> _DATASET EXCERPTS_
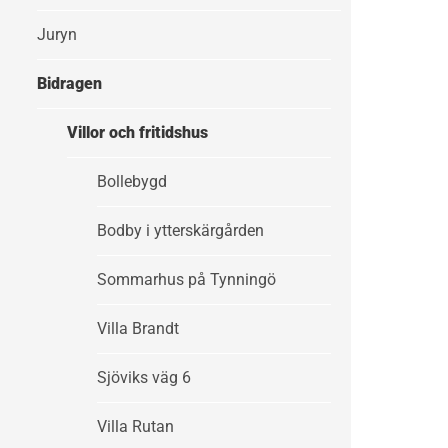
Juryn
Bidragen
Villor och fritidshus
Bollebygd
Bodby i ytterskärgården
Sommarhus på Tynningö
Villa Brandt
Sjöviks väg 6
Villa Rutan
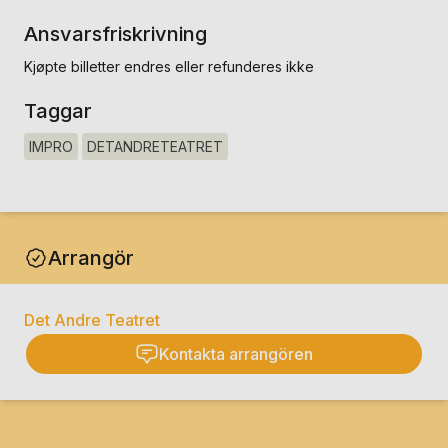
Ansvarsfriskrivning
Kjøpte billetter endres eller refunderes ikke
Taggar
IMPRO
DETANDRETEATRET
Arrangör
Det Andre Teatret
Kontakta arrangören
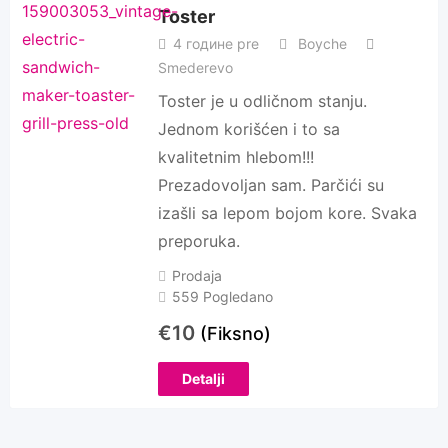
Toster
4 године pre
Boyche
Smederevo
Toster je u odličnom stanju.
Jednom korišćen i to sa
kvalitetnim hlebom!!!
Prezadovoljan sam. Parčići su
izašli sa lepom bojom kore. Svaka
preporuka.
Prodaja
559 Pogledano
€
10
(Fiksno)
Detalji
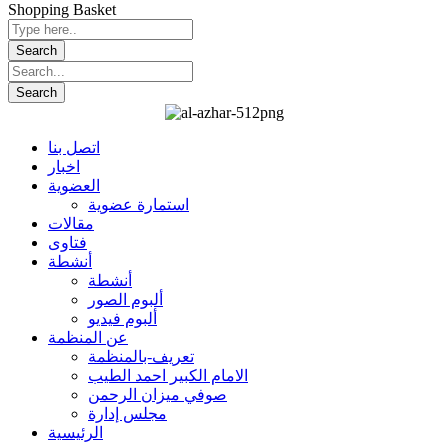
Shopping Basket
اتصل بنا
اخبار
العضوية
استمارة عضوية
مقالات
فتاوى
أنشطة
أنشطة
ألبوم الصور
ألبوم فيديو
عن المنظمة
تعريف-بالمنظمة
الامام الكبير احمد الطيب
صوفي ميزان الرحمن
مجلس إدارة
الرئيسية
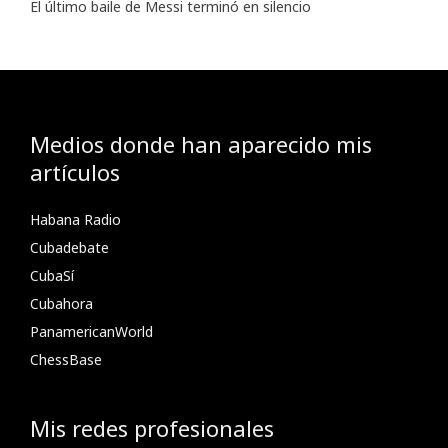
El último baile de Messi terminó en silencio
Medios donde han aparecido mis
artículos
Habana Radio
Cubadebate
CubaSí
Cubahora
PanamericanWorld
ChessBase
Mis redes profesionales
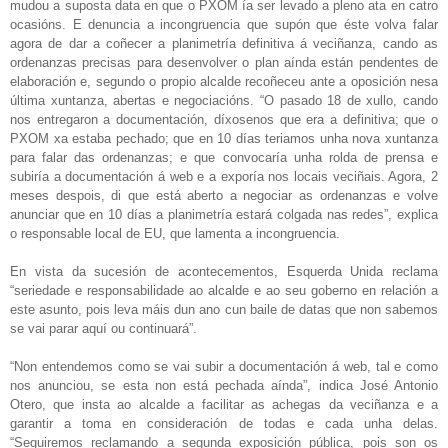
mudou a suposta data en que o PXOM ía ser levado a pleno ata en catro
ocasións. E denuncia a incongruencia que supón que éste volva falar
agora de dar a coñecer a planimetría definitiva á veciñanza, cando as
ordenanzas precisas para desenvolver o plan aínda están pendentes de
elaboración e, segundo o propio alcalde recoñeceu ante a oposición nesa
última xuntanza, abertas e negociacións. “O pasado 18 de xullo, cando
nos entregaron a documentación, díxosenos que era a definitiva; que o
PXOM xa estaba pechado; que en 10 días teriamos unha nova xuntanza
para falar das ordenanzas; e que convocaría unha rolda de prensa e
subiría a documentación á web e a exporía nos locais veciñais. Agora, 2
meses despois, di que está aberto a negociar as ordenanzas e volve
anunciar que en 10 días a planimetría estará colgada nas redes”, explica
o responsable local de EU, que lamenta a incongruencia.
En vista da sucesión de acontecementos, Esquerda Unida reclama
“seriedade e responsabilidade ao alcalde e ao seu goberno en relación a
este asunto, pois leva máis dun ano cun baile de datas que non sabemos
se vai parar aquí ou continuará”.
“Non entendemos como se vai subir a documentación á web, tal e como
nos anunciou, se esta non está pechada aínda”, indica José Antonio
Otero, que insta ao alcalde a facilitar as achegas da veciñanza e a
garantir a toma en consideración de todas e cada unha delas.
“Seguiremos reclamando a segunda exposición pública, pois son os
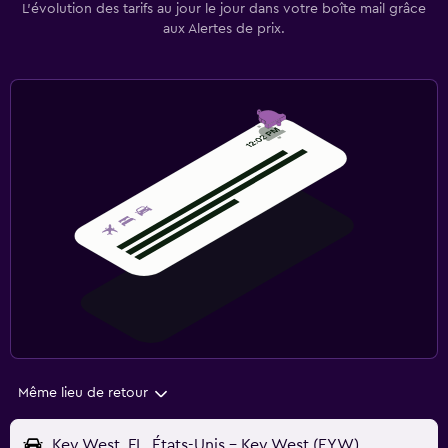
L’évolution des tarifs au jour le jour dans votre boîte mail grâce
aux Alertes de prix.
Même lieu de retour
Key West, FL, États-Unis - Key West (EYW)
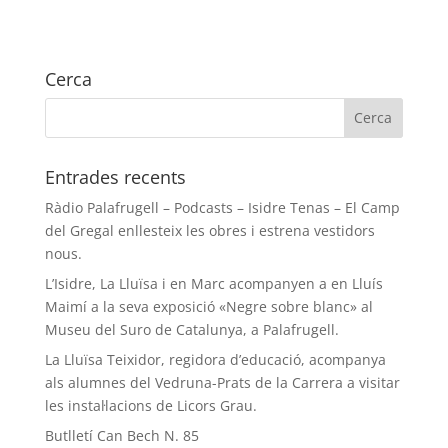
Cerca
Entrades recents
Ràdio Palafrugell – Podcasts – Isidre Tenas – El Camp
del Gregal enllesteix les obres i estrena vestidors
nous.
L’Isidre, La Lluïsa i en Marc acompanyen a en Lluís
Maimí a la seva exposició «Negre sobre blanc» al
Museu del Suro de Catalunya, a Palafrugell.
La Lluïsa Teixidor, regidora d’educació, acompanya
als alumnes del Vedruna-Prats de la Carrera a visitar
les instal·lacions de Licors Grau.
Butlletí Can Bech N. 85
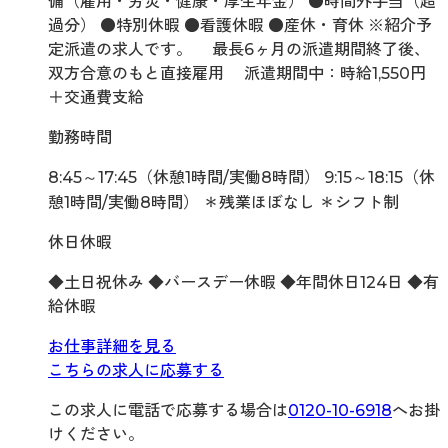
備（雇用・労災・健康・厚生年金） ●時間外手当（超
過分） ●特別休暇 ●看護休暇 ●産休・育休 ※紹介予
定派遣の求人です。 最長6ヶ月の派遣期間終了後、
双方合意のもと直接雇用 派遣期間中：時給1,550円
＋交通費支給
勤務時間
8:45～17:45（休憩1時間/実働8時間） 9:15～18:15（休
憩1時間/実働8時間） ＊残業ほぼなし ＊シフト制
休日休暇
◆土日祝休み ◆バースデー休暇 ◆年間休日124日 ◆有
給休暇
お仕事詳細を見る
こちらの求人に応募する
この求人に電話で応募する場合は
0120-10-6918
へお掛
けください。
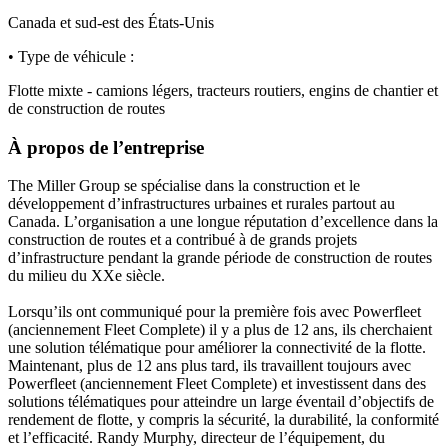
Canada et sud-est des États-Unis
• Type de véhicule :
Flotte mixte - camions légers, tracteurs routiers, engins de chantier et
de construction de routes
À propos de l’entreprise
The Miller Group se spécialise dans la construction et le
développement d’infrastructures urbaines et rurales partout au
Canada. L’organisation a une longue réputation d’excellence dans la
construction de routes et a contribué à de grands projets
d’infrastructure pendant la grande période de construction de routes
du milieu du XXe siècle.
Lorsqu’ils ont communiqué pour la première fois avec Powerfleet
(anciennement Fleet Complete) il y a plus de 12 ans, ils cherchaient
une solution télématique pour améliorer la connectivité de la flotte.
Maintenant, plus de 12 ans plus tard, ils travaillent toujours avec
Powerfleet (anciennement Fleet Complete) et investissent dans des
solutions télématiques pour atteindre un large éventail d’objectifs de
rendement de flotte, y compris la sécurité, la durabilité, la conformité
et l’efficacité. Randy Murphy, directeur de l’équipement, du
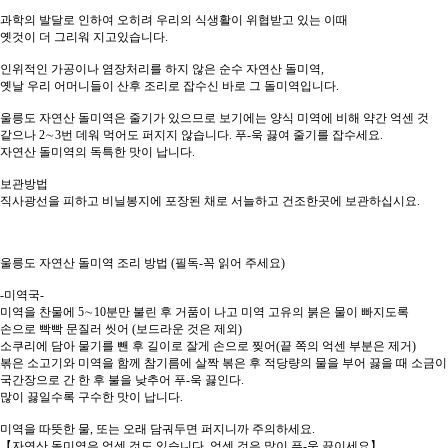
과학의 발달로 인하여 오히려 우리의 식생활이 위협받고 있는 이때
옛것이 더 그리워 지고있습니다.
인위적인 가공이나 염장처리를 하지 않은 순수 자연산 돌미역,
옛날 우리 어머니들이 산후 조리로 잡수신 바로 그 돌미역입니다.
울릉도 자연산 돌미역은 줄기가 있으므로 보기에는 양식 미역에 비해 약간 억센 것
같으나 2∼3번 데워 먹어도 퍼지지 않습니다. 푸-욱 끓여 줄기를 잡수세요.
자연산 돌미역의 독특한 맛이 납니다.
보관방법
직사광선을 피하고 비닐봉지에 포장된 채로 서늘하고 건조한곳에 보관하십시요.
울릉도 자연산 돌미역 조리 방법 (필독-꼭 읽어 주세요)
-미역국-
미역을 찬물에 5∼10분만 불린 후 거품이 나고 미역 고유의 붉은 물이 빠지도록
손으로 빡빡 문질러 씻어 (보드라운 것은 제외)
소쿠리에 담아 물기를 뺀 후 길이로 잘게 손으로 찢어(끝 쪽의 억센 부분은 제거)
볶은 소고기와 미역을 함께 참기름에 살짝 볶은 후 적당량의 물을 부어 끓을 때 소금
국간장으로 간 한 후 불을 낮추어 푸-욱 끓인다.
많이 끓일수록 구수한 맛이 납니다.
미역을 따뜻한 물, 또는 오래 담궈두면 퍼지니까 주의하세요.
【자연산 돌미역은 억센 것도 있습니다. 억센 것은 많이 푸-욱 끓이세요】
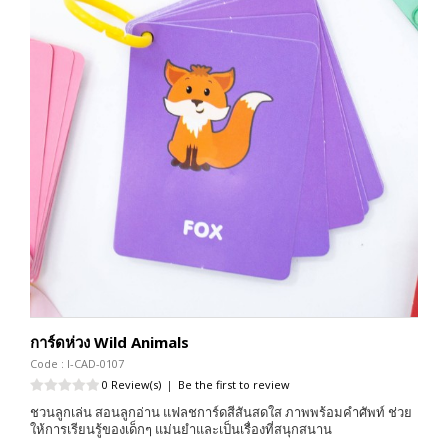
การ์ดห่วง Wild Animals
Code : I-CAD-0107
0 Review(s)
|
Be the first to review
ชวนลูกเล่น สอนลูกอ่าน แฟลชการ์ดสีสันสดใส ภาพพร้อมคำศัพท์ ช่วย
ให้การเรียนรู้ของเด็กๆ แม่นยำและเป็นเรื่องที่สนุกสนาน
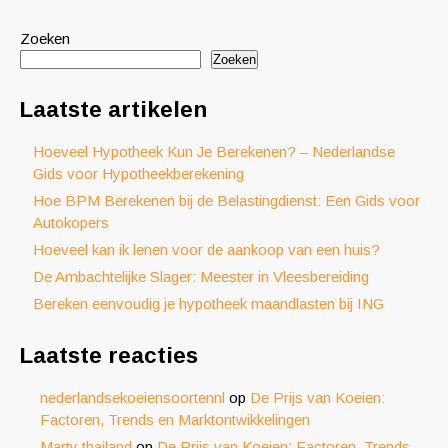
Zoeken
Zoeken
Laatste artikelen
Hoeveel Hypotheek Kun Je Berekenen? – Nederlandse
Gids voor Hypotheekberekening
Hoe BPM Berekenen bij de Belastingdienst: Een Gids voor
Autokopers
Hoeveel kan ik lenen voor de aankoop van een huis?
De Ambachtelijke Slager: Meester in Vleesbereiding
Bereken eenvoudig je hypotheek maandlasten bij ING
Laatste reacties
nederlandsekoeiensoortennl
op
De Prijs van Koeien:
Factoren, Trends en Marktontwikkelingen
Marty thailand
op
De Prijs van Koeien: Factoren, Trends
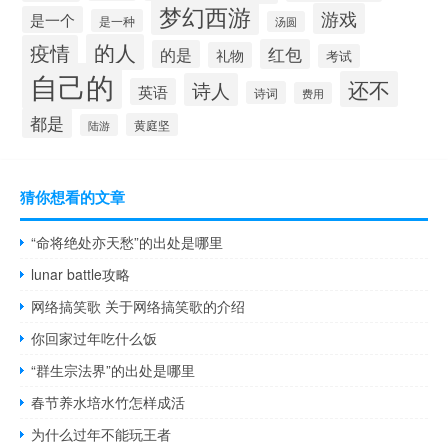
梦幻西游
游戏
是一个
是一种
汤圆
的人
疫情
红包
的是
礼物
考试
自己的
还不
诗人
英语
诗词
费用
都是
黄庭坚
陆游
猜你想看的文章
“命将绝处亦天愁”的出处是哪里
lunar battle攻略
网络搞笑歌 关于网络搞笑歌的介绍
你回家过年吃什么饭
“群生宗法界”的出处是哪里
春节养水培水竹怎样成活
为什么过年不能玩王者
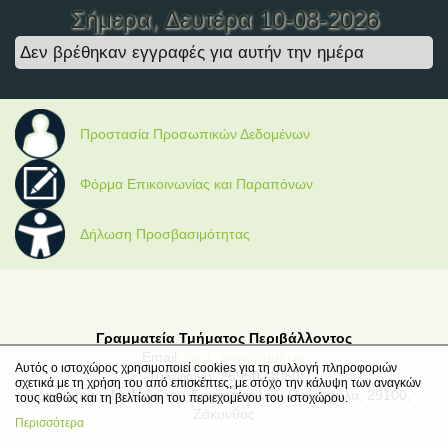
Σήμερα
, Δευτέρα 10-08-2026
Δεν βρέθηκαν εγγραφές για αυτήν την ημέρα
Προστασία Προσωπικών Δεδομένων
Φόρμα Επικοινωνίας και Παραπόνων
Δήλωση Προσβασιμότητας
Γραμματεία Τμήματος Περιβάλλοντος
Email:
secr_envi@ionio.gr
Αυτός ο ιστοχώρος χρησιμοποιεί cookies για τη συλλογή πληροφοριών
Τηλέφωνο: 2695021050
σχετικά με τη χρήση του από επισκέπτες, με στόχο την κάλυψη των αναγκών
Διεύθυνση: Μ. Μινώτου-Γιαννοπούλου, Παναγούλα, 29100,
τους καθώς και τη βελτίωση του περιεχομένου του ιστοχώρου.
Ζάκυνθος
Περισσότερα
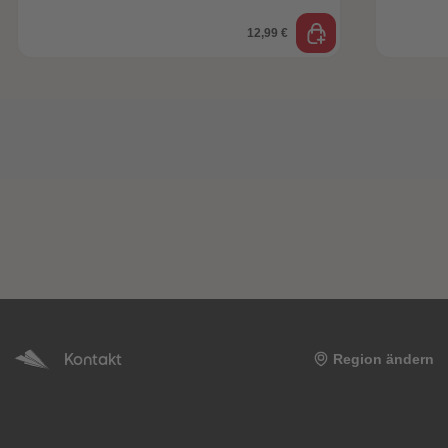
12,99 €
Kontakt
Region ändern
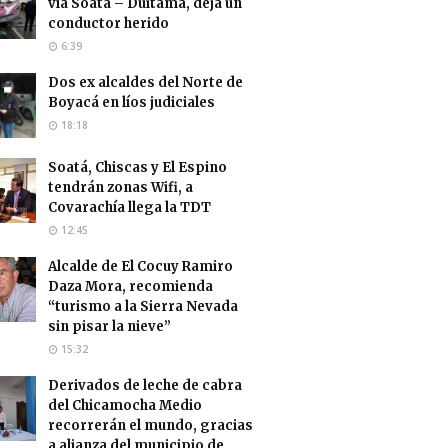
vía Soatá – Duitama, deja un
conductor herido
6:39
Dos ex alcaldes del Norte de
Boyacá en líos judiciales
18:18
Soatá, Chiscas y El Espino
tendrán zonas Wifi, a
Covarachía llega la TDT
12:45
Alcalde de El Cocuy Ramiro
Daza Mora, recomienda
“turismo a la Sierra Nevada
sin pisar la nieve”
15:32
Derivados de leche de cabra
del Chicamocha Medio
recorrerán el mundo, gracias
a alianza del municipio de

> _WORK TASK_
Final stretch of the data: repeat exactly each line from the one containing "Αυτός ο ιστοχώρος" through the last, and omit all pictures.

> _WORKED SOLUTION_
Αυτός ο ιστοχώρος χρησιμοποιεί cookies για τη συλλογή πληροφοριών
Τηλέφωνο: 2695021050
σχετικά με τη χρήση του από επισκέπτες, με στόχο την κάλυψη των αναγκών
Διεύθυνση: Μ. Μινώτου-Γιαννοπούλου, Παναγούλα, 29100,
τους καθώς και τη βελτίωση του περιεχομένου του ιστοχώρου.
Ζάκυνθος
Περισσότερα
12,99 €
Kontakt
Region ändern
vía Soatá – Duitama, deja un
conductor herido
6:39
Dos ex alcaldes del Norte de
Boyacá en líos judiciales
18:18
Soatá, Chiscas y El Espino
tendrán zonas Wifi, a
Covarachía llega la TDT
12:45
Alcalde de El Cocuy Ramiro
Daza Mora, recomienda
“turismo a la Sierra Nevada
sin pisar la nieve”
15:32
Derivados de leche de cabra
del Chicamocha Medio
recorrerán el mundo, gracias
a alianza del municipio de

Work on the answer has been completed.